Make conscious choices about food and explain why you make them. Sharing with your kids the importance of eating healthy is very important, and then living that out daily will help your kids start to internalize it. Involve your kids in grocery shopping and meal making. Talk about the different nutrients and vitamins in food and why our bodies need them. Talk about how different food effects our bodies, what it does to our brain, and how it can effect our mood.

Whenever we are eating something that is not the best for our bodies I always say to my son, "Really listen to your body to know when it's telling you it's had enough" and he has never overindulged in anything, he has always stopped and said "I'm done, my body has had enough." Talk to your kids about listening for when they are full or hungry, and what their bodies are asking for.

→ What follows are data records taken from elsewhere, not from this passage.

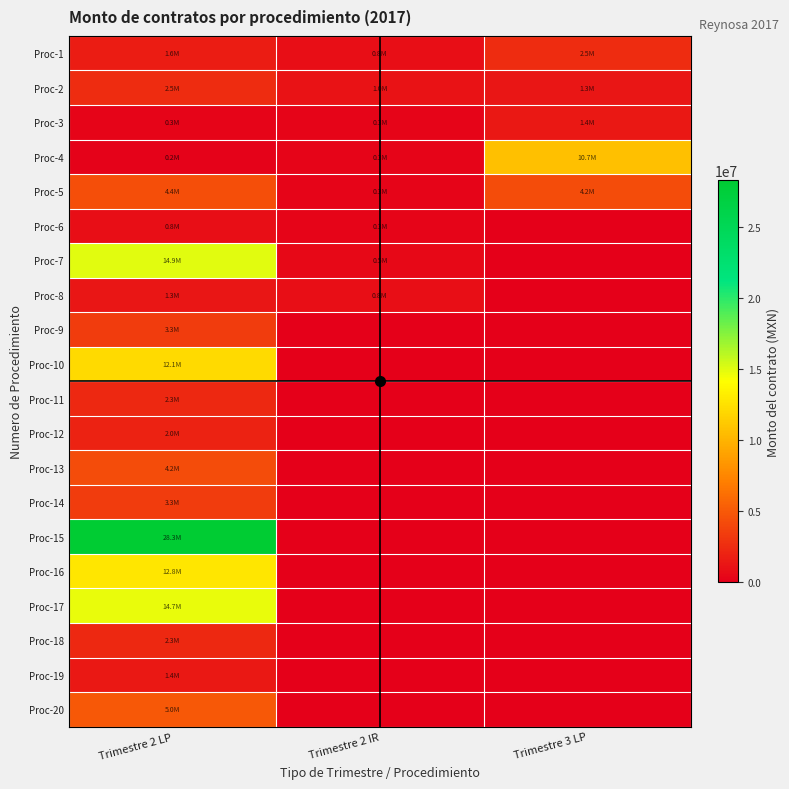

Reading left to right, extract all data points from this chart.

Proc-1: Trimestre 2 LP=1629971.0	Trimestre 2 IR=792982.7	Trimestre 3 LP=2502173.9
Proc-2: Trimestre 2 LP=2476612.3	Trimestre 2 IR=1045300.1	Trimestre 3 LP=1294591.8
Proc-3: Trimestre 2 LP=258497.9	Trimestre 2 IR=310344.6	Trimestre 3 LP=1403259.5
Proc-4: Trimestre 2 LP=172310.3	Trimestre 2 IR=310342.8	Trimestre 3 LP=10660904.9
Proc-5: Trimestre 2 LP=4379288.3	Trimestre 2 IR=326699.5	Trimestre 3 LP=4234507.2
Proc-6: Trimestre 2 LP=773177.5	Trimestre 2 IR=309597.0	Trimestre 3 LP=0.0
Proc-7: Trimestre 2 LP=14916239.5	Trimestre 2 IR=466328.9	Trimestre 3 LP=0.0
Proc-8: Trimestre 2 LP=1275447.7	Trimestre 2 IR=835293.1	Trimestre 3 LP=0.0
Proc-9: Trimestre 2 LP=3318246.2	Trimestre 2 IR=0.0	Trimestre 3 LP=0.0
Proc-10: Trimestre 2 LP=12142156.9	Trimestre 2 IR=0.0	Trimestre 3 LP=0.0
Proc-11: Trimestre 2 LP=2306839.1	Trimestre 2 IR=0.0	Trimestre 3 LP=0.0
Proc-12: Trimestre 2 LP=1952847.5	Trimestre 2 IR=0.0	Trimestre 3 LP=0.0
Proc-13: Trimestre 2 LP=4234507.2	Trimestre 2 IR=0.0	Trimestre 3 LP=0.0
Proc-14: Trimestre 2 LP=3330313.5	Trimestre 2 IR=0.0	Trimestre 3 LP=0.0
Proc-15: Trimestre 2 LP=28275384.3	Trimestre 2 IR=0.0	Trimestre 3 LP=0.0
Proc-16: Trimestre 2 LP=12796380.7	Trimestre 2 IR=0.0	Trimestre 3 LP=0.0
Proc-17: Trimestre 2 LP=14725070.5	Trimestre 2 IR=0.0	Trimestre 3 LP=0.0
Proc-18: Trimestre 2 LP=2318127.1	Trimestre 2 IR=0.0	Trimestre 3 LP=0.0
Proc-19: Trimestre 2 LP=1435175.4	Trimestre 2 IR=0.0	Trimestre 3 LP=0.0
Proc-20: Trimestre 2 LP=4962468.7	Trimestre 2 IR=0.0	Trimestre 3 LP=0.0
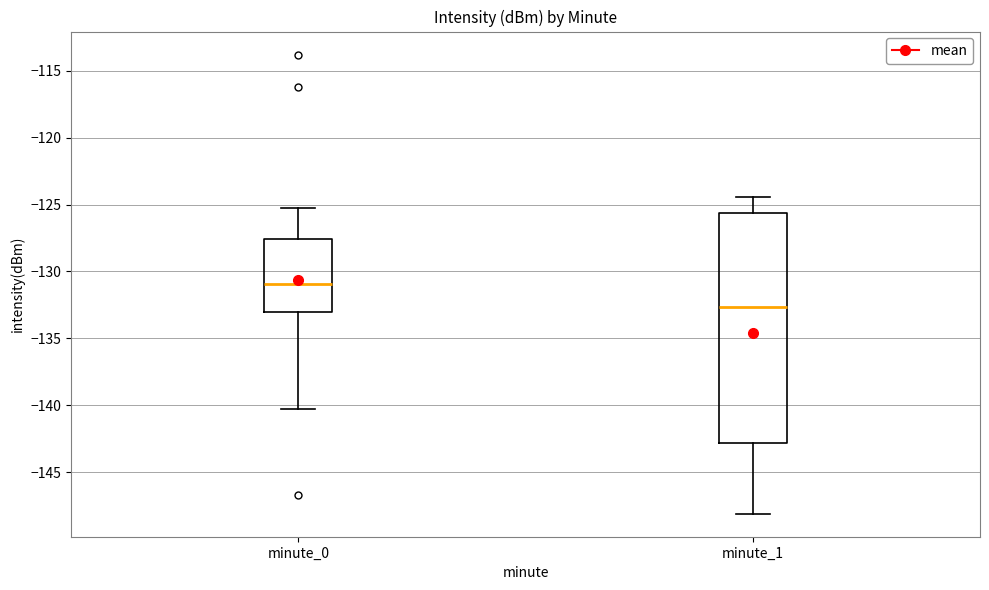

Reading left to right, read every box against the y-axis: the position of its median line, the range the box covers, and the ends of its whiskers. The values are not printed on the chart, so give them approximately, as read against the axis.

minute_0: median -131.0, box -133.0 to -127.5, whiskers -140.5 to -125.0
minute_1: median -132.5, box -143.0 to -125.5, whiskers -148.0 to -124.5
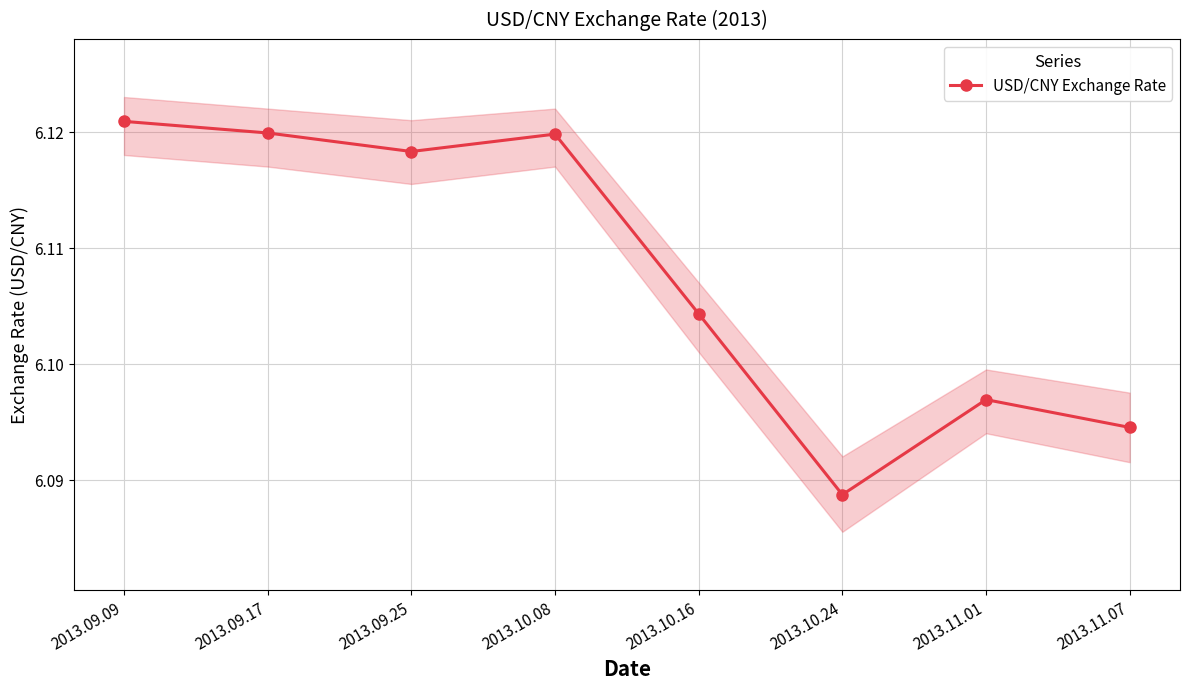

What is the label of the 8th point from the left?

2013.11.07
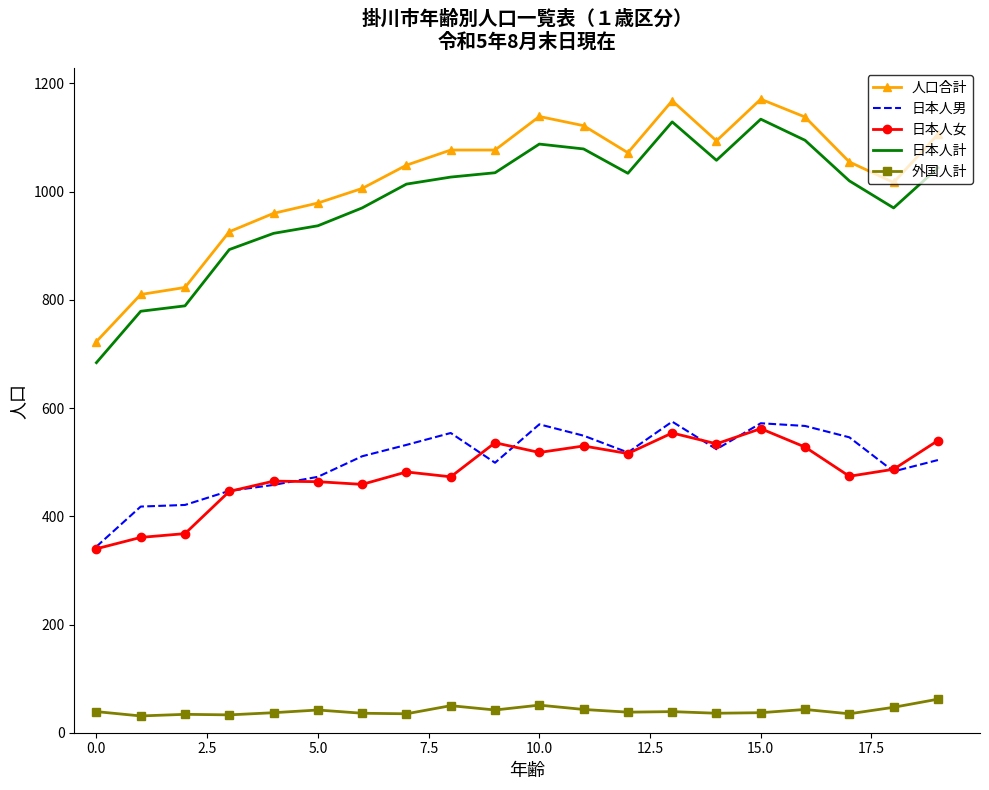

What is the lowest value of the 日本人計 series?

684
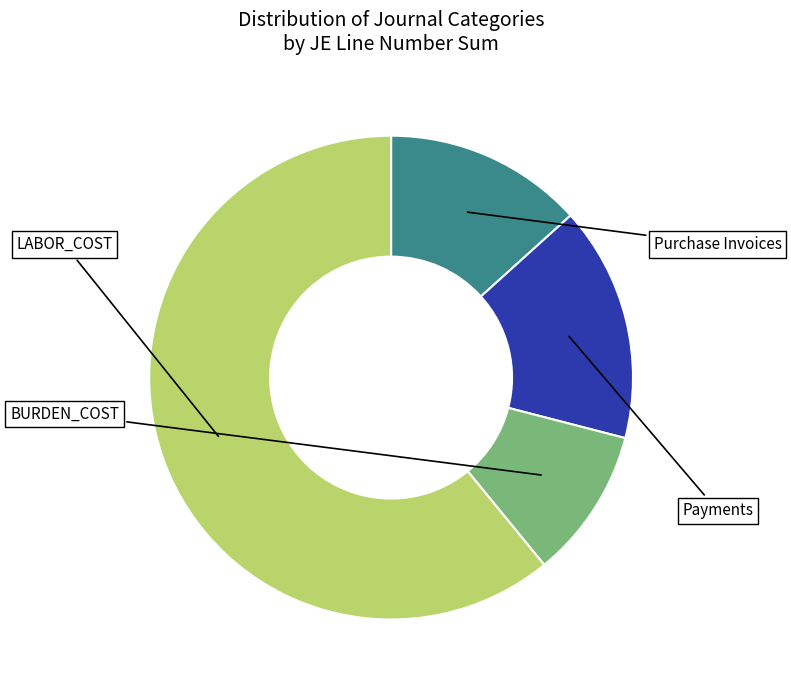

Combined, what portion of the pie is Payments and BURDEN_COST?

25.8%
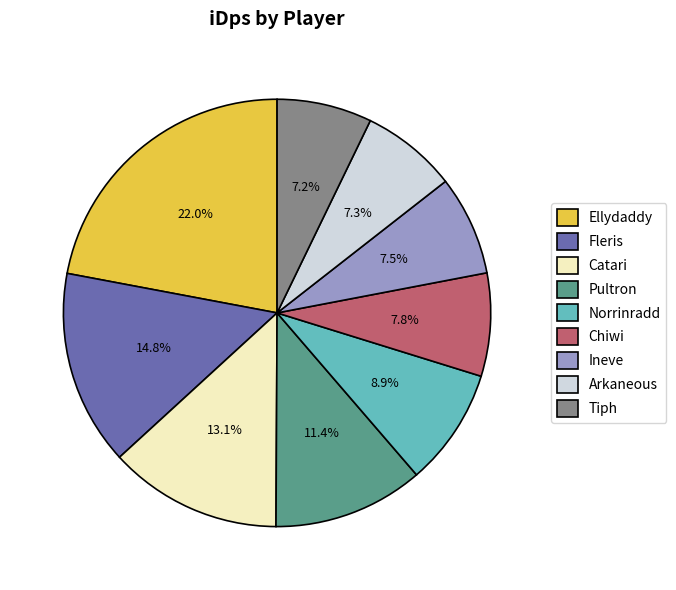

What percentage is the Arkaneous slice, to the nearest percent?

7%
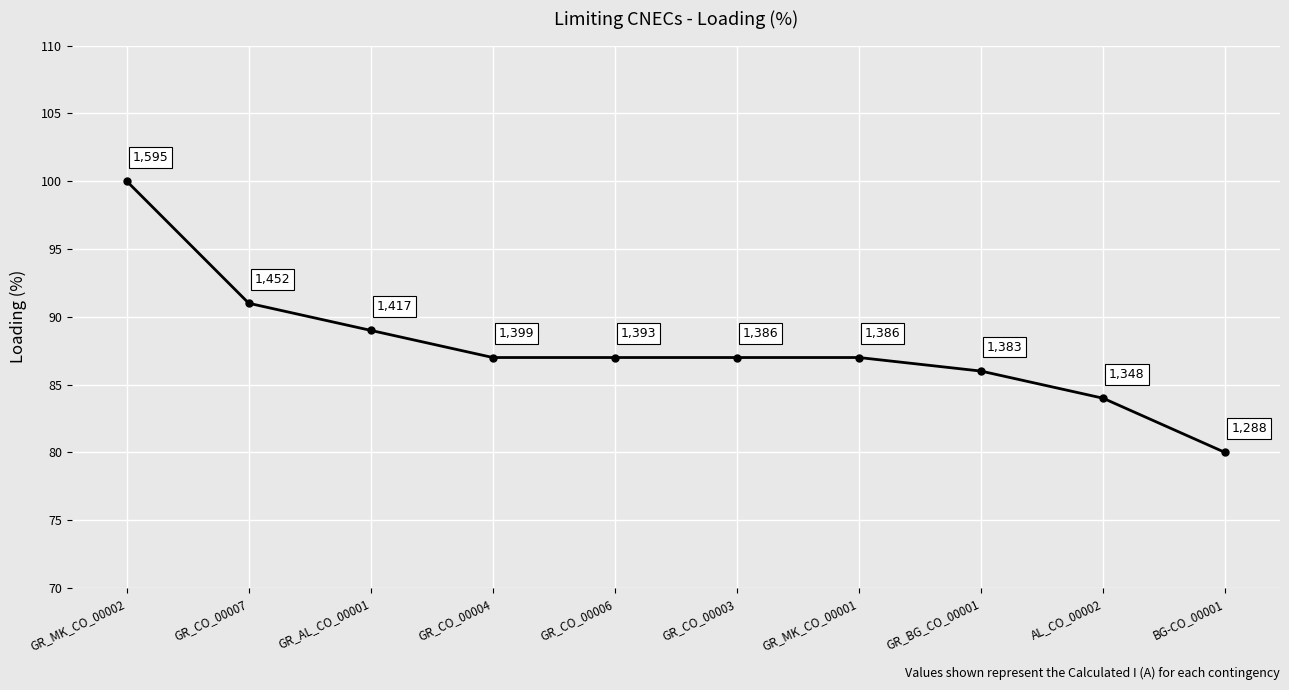

Does the chart display data point markers on the line(s)?

Yes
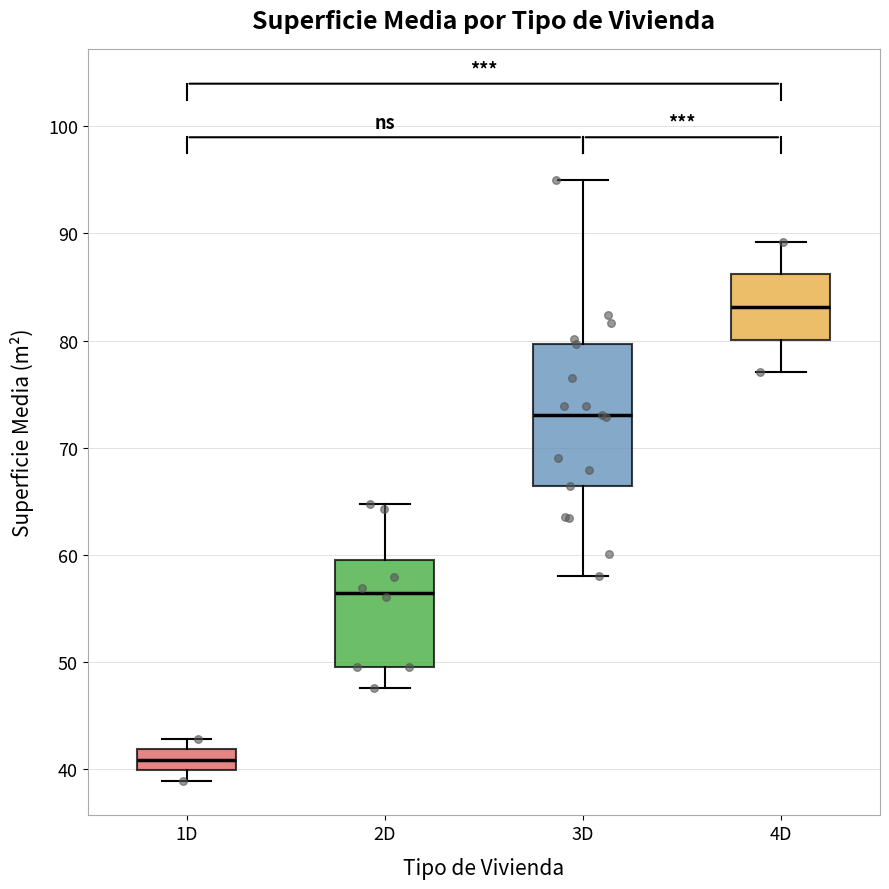

Which box has the lowest median line?

1D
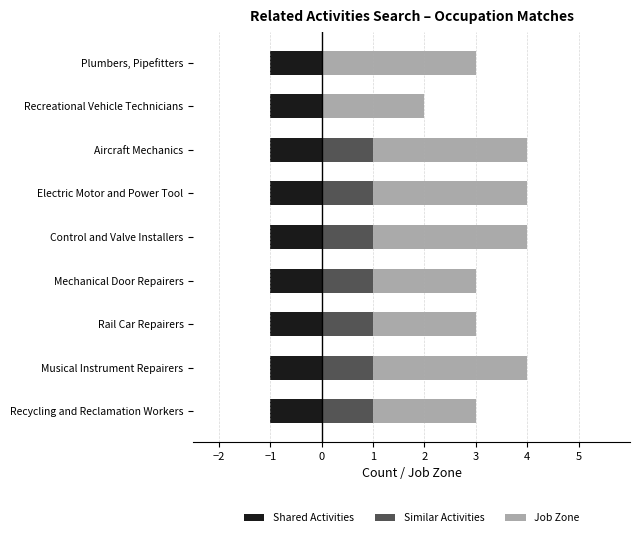

How many bars are there in each group?

3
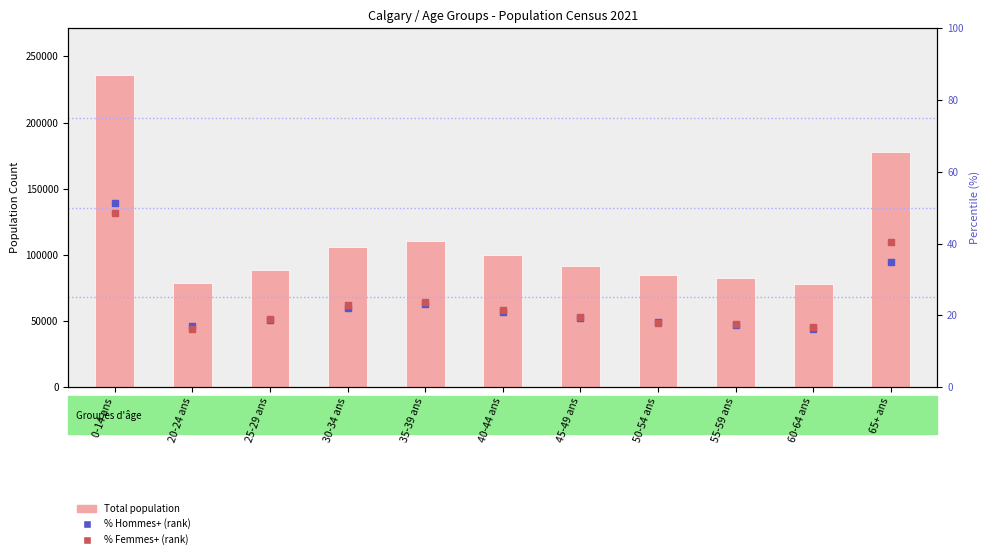

What are all the series names shown in the legend?

Total population, % Hommes+, % Femmes+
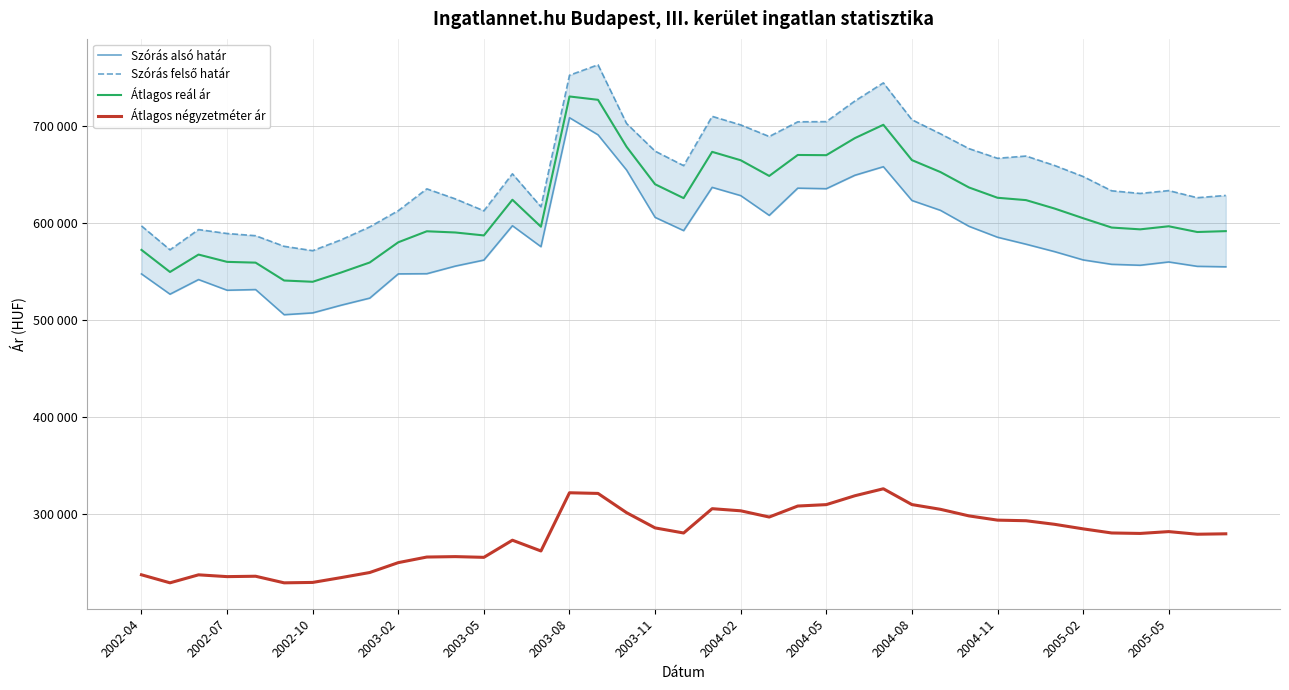

What is the greatest value displayed?

762682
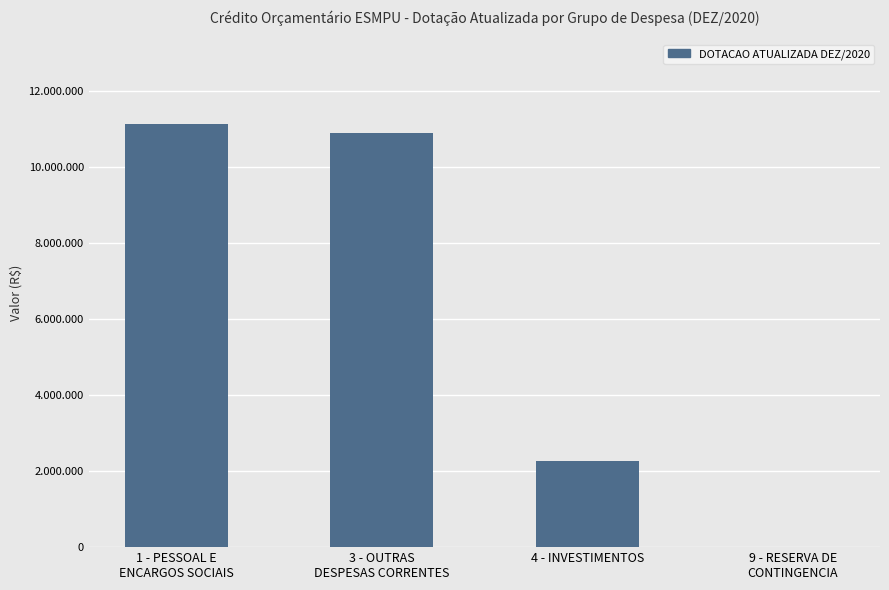

What position from the right is 1 - PESSOAL E
ENCARGOS SOCIAIS?

4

This creates kids who can make wise decisions about food on their own and who grow up respecting their inner voice.

6. Take care of yourself:

When you love and respect yourself, you take care of yourself. Our children need to see us making good choices for our own body, mind and spirit. This is going to look different for everyone depending on what stage of life they are in, and what being their "best" self looks like. Don’t be afraid to set limits and boundaries around your self care. "Mommy needs 10 minutes to relax and read, let's set the timer and when it goes off we will play."This sets such a great example to our kids so that one day they will know and stick up for the fact that they are worth taking care of.

Nathaniel Branden wrote in his book The Psychology of Self-Esteem: "There is no value judgment more important to man, no factor more decisive in his psychological development and motivation- than the estimate he passes on himself…The nature of his self-evaluation has profound effects on a man’s thinking processes, emotions, desires, values and goals. It's the single most significant key to his behavior."

Let's build up our babies, let's set good examples, so that even when the world tries to paint a picture of who they are or who it thinks they should be they will not be shaken.